Ich schaute mich noch eine Weile in der großen Bibliothek um, bevor Jacob mir mitteilte, dass wir gehen mussten. Aber mir kam es vor, als seien wir gerade mal zwei Sekunden hier. Doch anscheinend war schon eine dreiviertel Stunde vergangen, denn Jacob sagte: „Kommst du, Victoria? Wir müssen zum Frühstück, bevor deine Großeltern sich noch Sorgen machen!“ „Okay, dann lass uns wirklich lieber gehen.“ Er setzte sich langsam in Bewegung und ich folgte ihm.

Nachdem wir vor dem Speisesaal angekommen waren und Jacob gerade reingehen wollte, hielt ich ihn an der Schulter zurück. So musste er sich zu mir umdrehen und ich fragte ihn: „Kannst du mir etwas versprechen?“ „Kommt darauf an was“, antwortete er mir misstrauisch. „Bring mich zu Alyssia Anderson!“, bat ich ihn. Doch er schüttelte nur den Kopf: „Nein, das kann ich nicht! Mrs und Mr Wellington haben es mir ausdrücklich verboten. Und ich kann dieses Verbot nicht ignorieren, sonst bin ich meinen Job los!“ „Bitte, Jacob. Bitte!“, bettelte ich weiter.
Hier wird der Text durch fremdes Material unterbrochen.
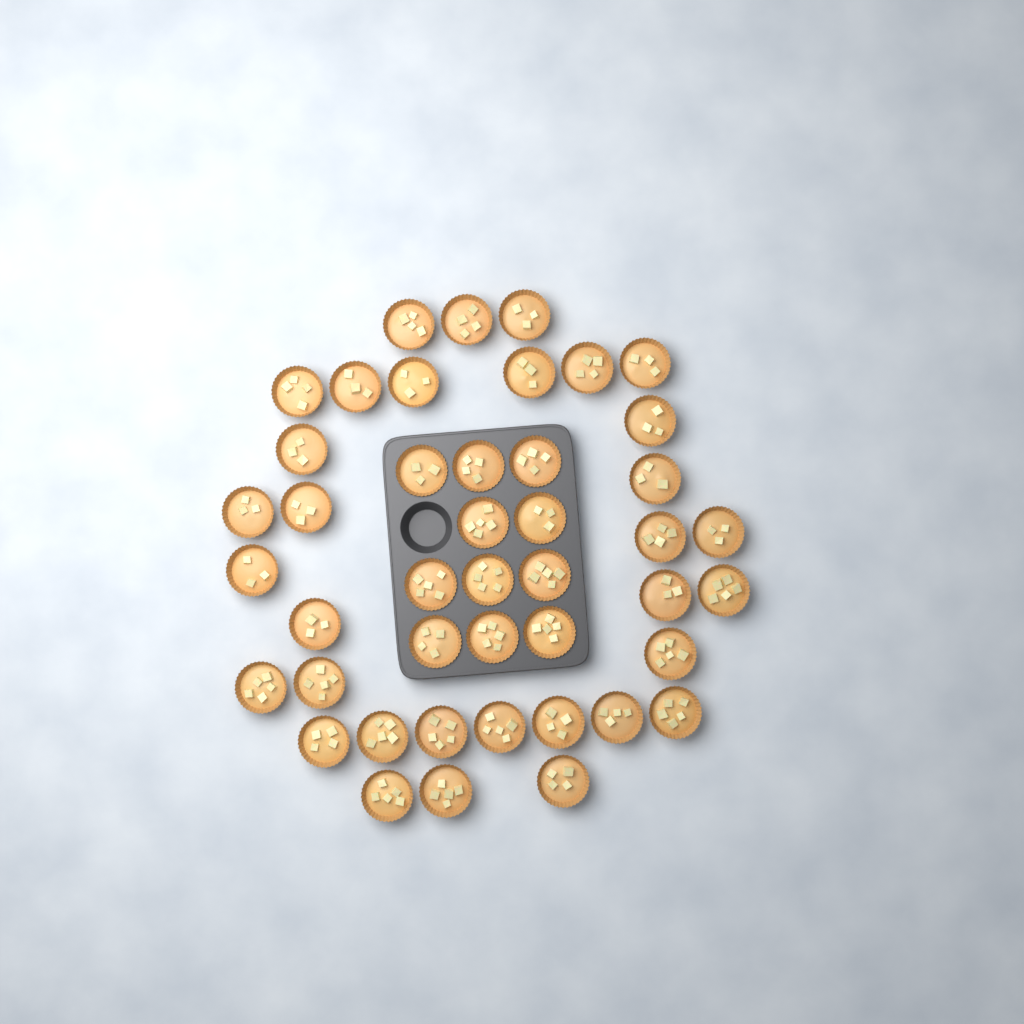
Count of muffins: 44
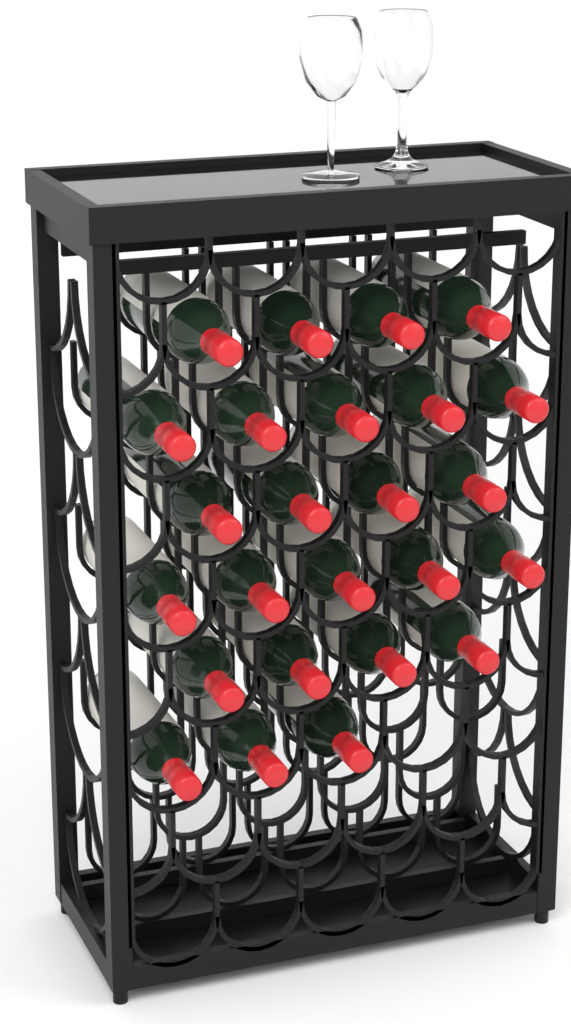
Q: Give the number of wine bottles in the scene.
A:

Und nach ewigem Bitten und Flehen ließ er sich schließlich erweichen: „Na gut! Wir gehen heute Nachmittag nach der Kleideranprobe zu ihr. Aber du musst mir versprechen, deinen Großeltern nichts davon zu erzählen!“ „Bin ich denn total bescheuert?“, fragte ich genervt. „Sie haben es mir doch genauso verboten wie dir! Also wieso sollte ich ihnen etwas davon sagen?“ „Hallo? Du bist ein Mädchen! Wieso solltest du ihnen so etwas nicht erzählen?“, neckte er mich. „Nur zu deiner Information, du warst derjenige, der Morgan und Christopher von Alyssia erzählt hat!“, entgegnete ich ihm empört und verzog meine Miene entschlossen zu einem oberflächlichen Grinsen.